Lead Graduate Student: James Kezos

Background: Stress affects both vertebrate and invertebrate organisms throughout their lifetime, and both groups experience and defend against similar stressors, sometimes using the same physiological processes. Adapting to stress can create advantages and disadvantages that may be utilized in experimental evolution studies, such as those focusing on circulatory systems. Vertebrates and invertebrates both have a circulatory system required for numerous physiological processes, although the system can vary in complexity. Invertebrate hearts differ in shape from vertebrate hearts, however, the function and early formation of the hearts are similar. A decline in cardiac function with increasing age has been observed in both vertebrates and invertebrates, implying the potential for parallel genetic and physiological functions between these two groups.  Similar to vertebrates, the invertebrate heart and its open circulatory system function together with multiple physiological systems.

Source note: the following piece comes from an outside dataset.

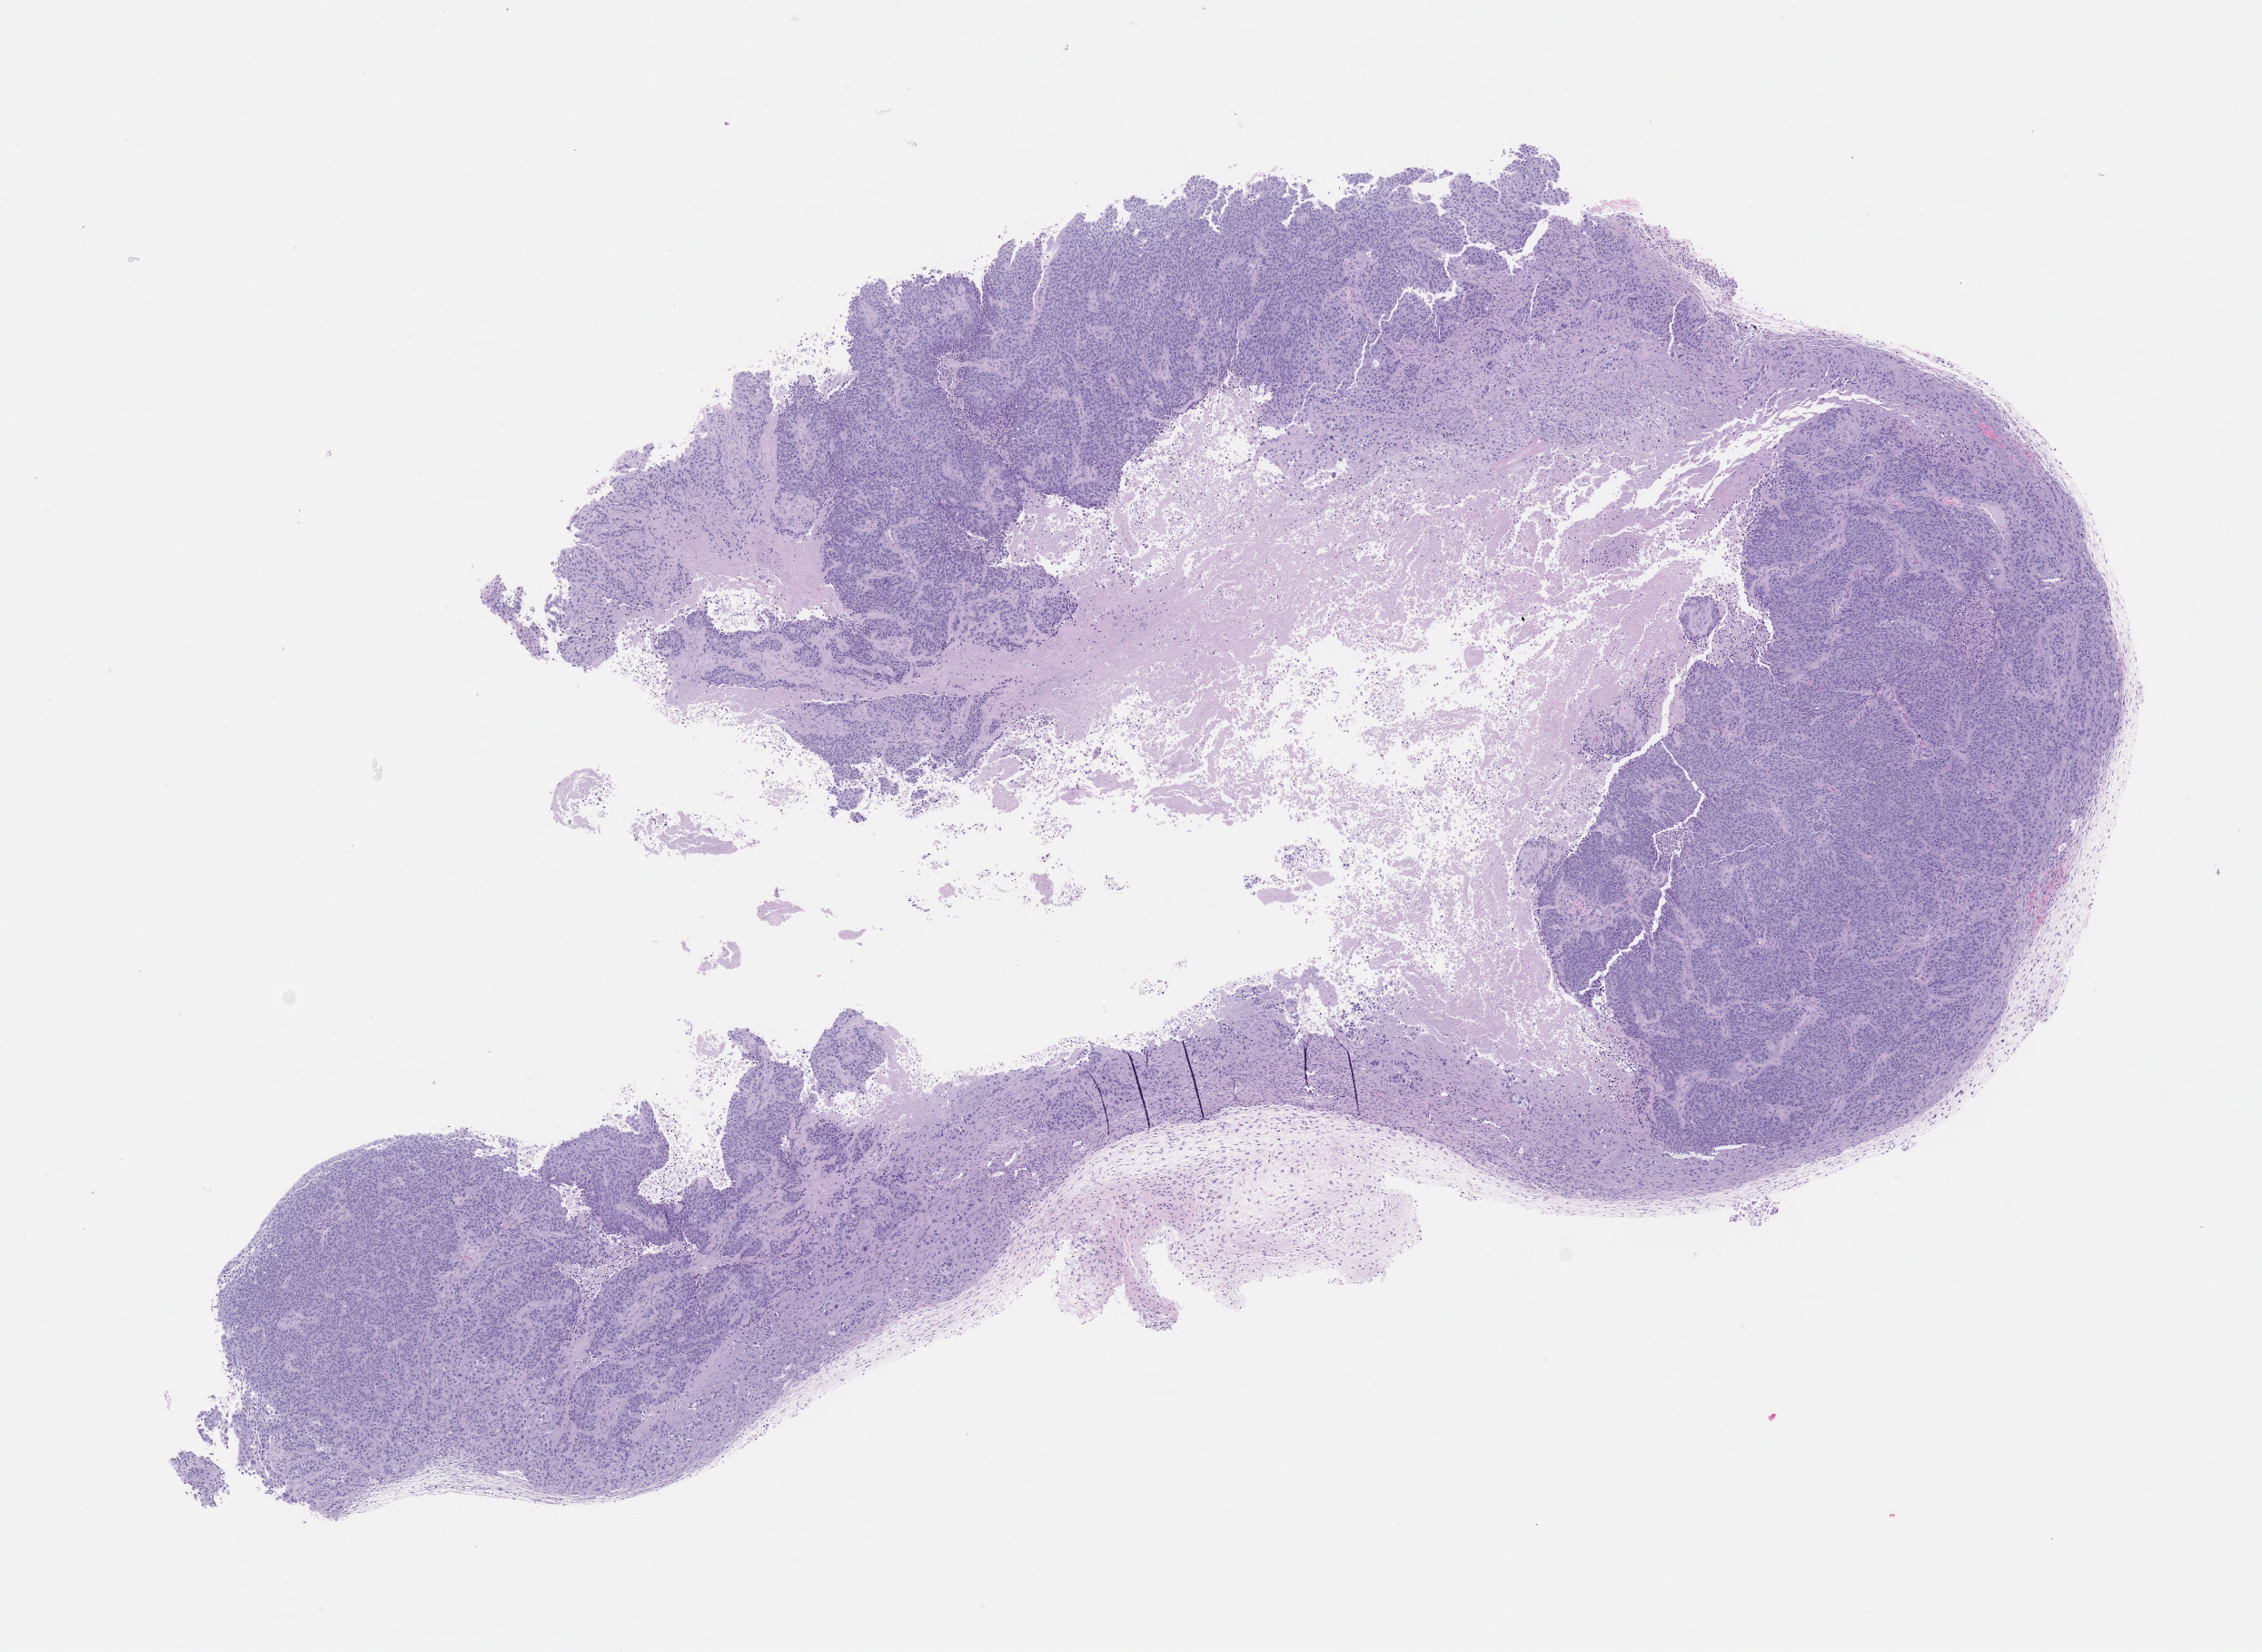
Whole-slide image, haematoxylin and eosin: patient-derived xenograft (human tumor grown in a mouse), passage 0 — shown as a low-resolution overview of the whole scanned area (about 10.0 x 7.3 mm). FFPE section. Originating tumor site category: lung.
Originating patient diagnosis: Lung Squamous Cell Carcinoma.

Research Objectives:  The proposed experiments on short-lived lines and long-lived lines in Drosophila will aim to (1) examine the relationships of cardiac function, life-history characters, stress resistance, and athletic performance, (2) conduct multiple manipulative assays to observe the effects of different stresses on cardiac and athletic fitness, (3) develop two new assays: a mass electrocution assay, and a cardiac cage assay to electrically pace and measure athletic performance on hundreds of flies at a single time, respectively, and (4) develop a manipulative assay as a selection protocol for improved fitness and cardiac function.  Determining such physiological interactions should provide useful insights for understanding cardiac function, and its age-related decline in both invertebrates and vertebrates.

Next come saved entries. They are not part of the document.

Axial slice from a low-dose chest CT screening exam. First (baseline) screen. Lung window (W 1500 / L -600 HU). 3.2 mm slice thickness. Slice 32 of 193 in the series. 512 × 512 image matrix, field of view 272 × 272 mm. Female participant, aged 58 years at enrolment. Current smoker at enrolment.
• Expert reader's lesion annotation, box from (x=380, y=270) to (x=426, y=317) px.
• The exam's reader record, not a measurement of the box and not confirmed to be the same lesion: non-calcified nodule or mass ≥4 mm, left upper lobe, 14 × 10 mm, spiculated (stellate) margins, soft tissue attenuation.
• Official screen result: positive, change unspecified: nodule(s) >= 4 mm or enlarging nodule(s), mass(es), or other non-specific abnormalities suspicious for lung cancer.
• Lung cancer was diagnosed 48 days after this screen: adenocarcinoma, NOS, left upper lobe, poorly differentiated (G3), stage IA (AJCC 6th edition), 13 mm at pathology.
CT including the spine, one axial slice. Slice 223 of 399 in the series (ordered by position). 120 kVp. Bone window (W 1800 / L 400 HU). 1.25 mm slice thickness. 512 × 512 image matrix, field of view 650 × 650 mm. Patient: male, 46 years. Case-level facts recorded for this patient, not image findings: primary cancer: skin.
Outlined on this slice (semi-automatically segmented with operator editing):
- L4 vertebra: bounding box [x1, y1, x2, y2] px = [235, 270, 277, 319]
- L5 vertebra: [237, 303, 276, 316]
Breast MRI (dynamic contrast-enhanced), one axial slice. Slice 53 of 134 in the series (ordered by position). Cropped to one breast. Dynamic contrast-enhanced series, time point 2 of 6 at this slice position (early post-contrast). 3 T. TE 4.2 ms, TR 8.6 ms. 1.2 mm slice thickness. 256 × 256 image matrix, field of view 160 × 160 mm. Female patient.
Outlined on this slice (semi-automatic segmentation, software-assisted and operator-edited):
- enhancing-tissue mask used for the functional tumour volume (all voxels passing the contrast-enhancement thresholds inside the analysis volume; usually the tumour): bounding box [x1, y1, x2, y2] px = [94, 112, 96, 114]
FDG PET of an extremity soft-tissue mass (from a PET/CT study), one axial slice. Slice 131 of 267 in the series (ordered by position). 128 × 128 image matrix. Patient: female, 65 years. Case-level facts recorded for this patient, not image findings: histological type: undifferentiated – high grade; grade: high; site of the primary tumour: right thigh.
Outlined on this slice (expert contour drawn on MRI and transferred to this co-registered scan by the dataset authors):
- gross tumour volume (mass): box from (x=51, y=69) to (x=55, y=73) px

Methods and Analysis: We currently utilized two assays: (1) the electrical pacing assay, and (2) the flight exhaustion assay. The electrical pacing assay allow us to measure cardiac performance by applying a cardiac stress on the flies, and monitoring whether the flies’ hearts exhibit cardiac arrest, uncoordinated fibrillation, or return to a state of repeated, productive contractions. In tethered-flight exhaustion assays, a monofilament string is pinned to the dorsal side of a Drosophila’s thorax, the flight reaction is then stimulated through a vibration, and the flight duration time is then recorded. By conducting the electric pacing and flight exhaustion assays, as well as manipulative experiments, we can begin to understand the physiological relationship between cardiac function, athletic fitness and other life-history characteristics such as fecundity, longevity and stress resistance.

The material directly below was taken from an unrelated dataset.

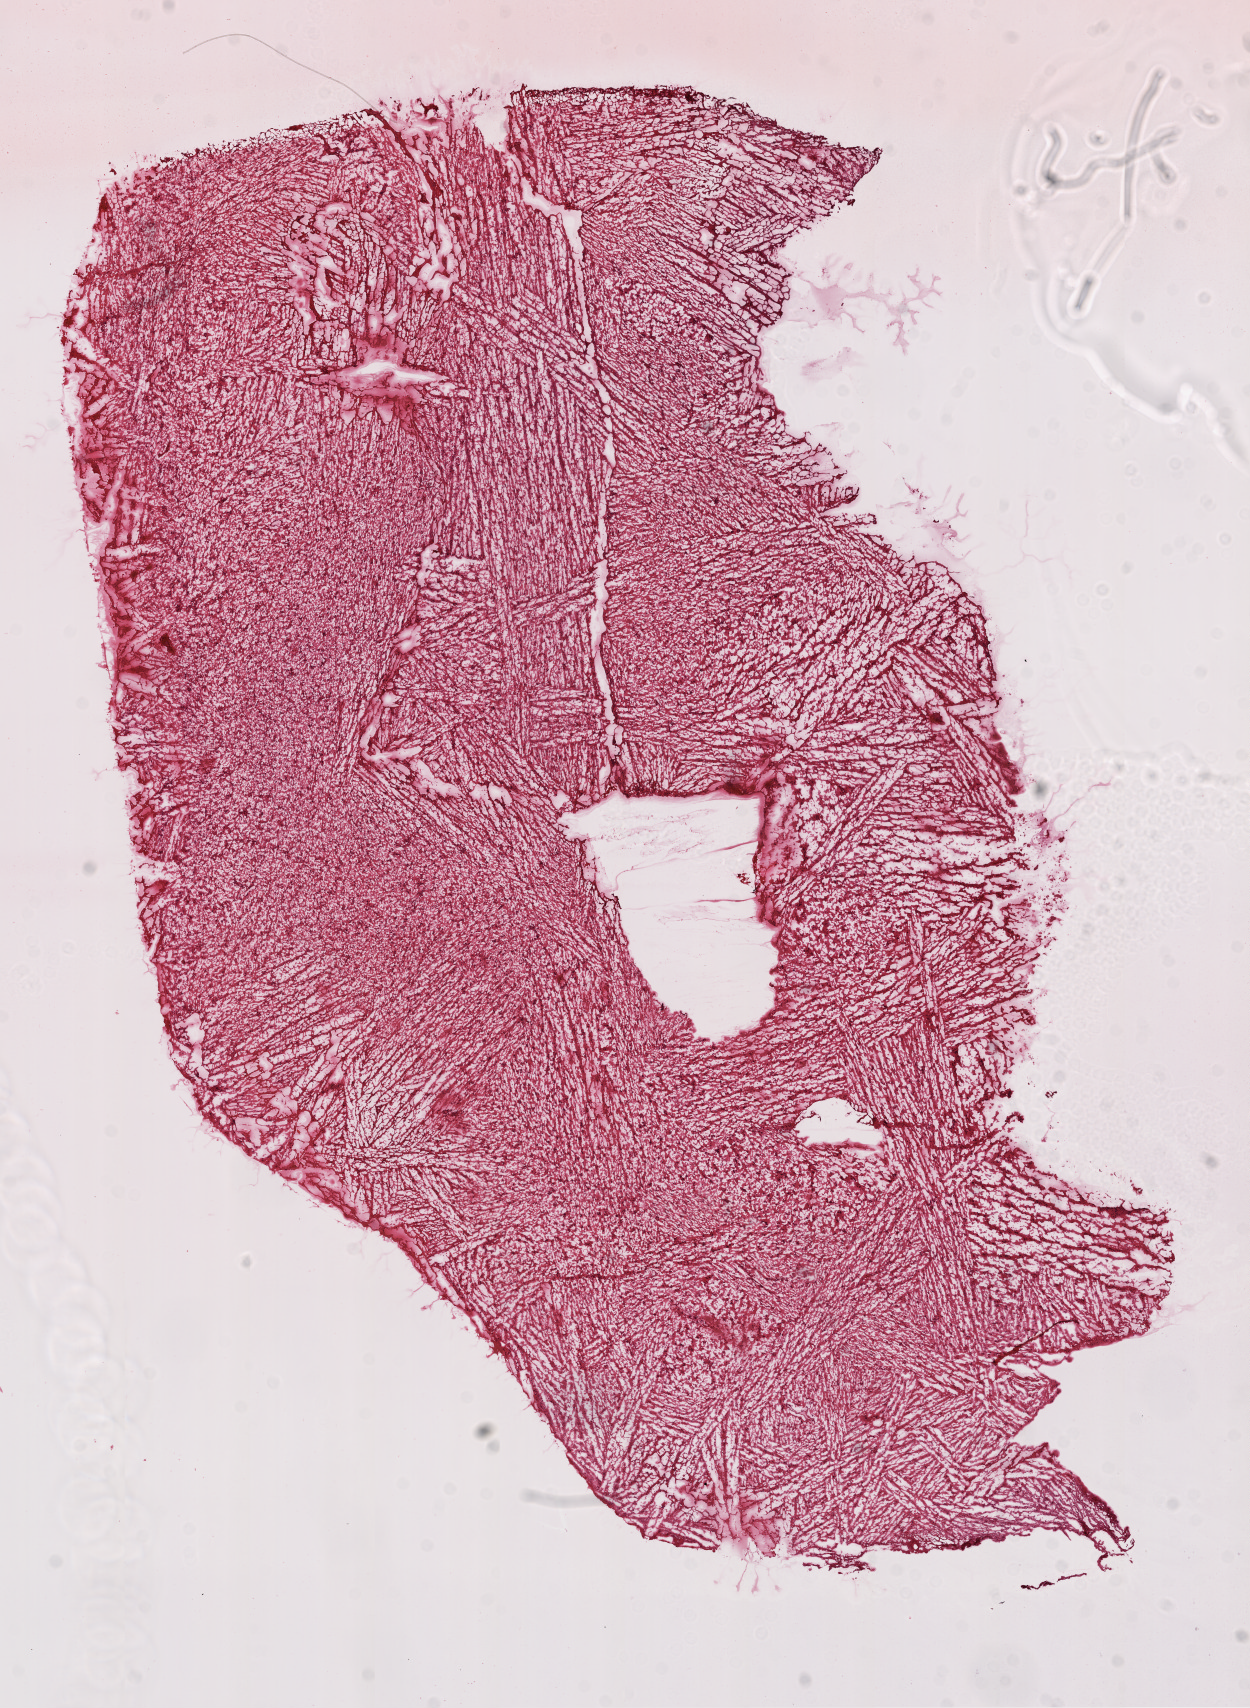
Whole-slide histology image, H&E-stained — whole scanned area (about 10.0 x 13.7 mm, from a 20x scan) shown as a low-resolution overview, frozen section, brain, primary tumour sample. Male, age 68 years at initial diagnosis. Pathologist review of this section (percent, as recorded): tumour cells 100%, tumour nuclei 70%, normal cells 0%, stromal cells 0%, necrosis 0%.
• pathologic diagnosis: Glioblastoma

Intellectual Merit: My research may be beneficial for further understanding how the circulatory system and cardiac function in Drosophila interact and function with other physiological processes. This project examines the physiological interactions of cardiac function, athletic performance, and stress resistance in Drosophila. By applying a stress on one of these systems, and observing how that stress affects other physiological systems, we can further understand how these systems interact with each other.

Broader Impacts:  The results from these physiological experiments can possibly be applied to cardiac function studies in vertebrates, including humans.  Information can be obtained as to how the heart changes in the short run and the long run in response to a novel or stressful environment.  Establishing a selection regime with improved cardiac function can be beneficial, especially with the emergence of more readily available genomic analysis. The results can be applied in a broader context, such as diminishing the effect of cardiovascular disease and related defects in both invertebrates and vertebrates.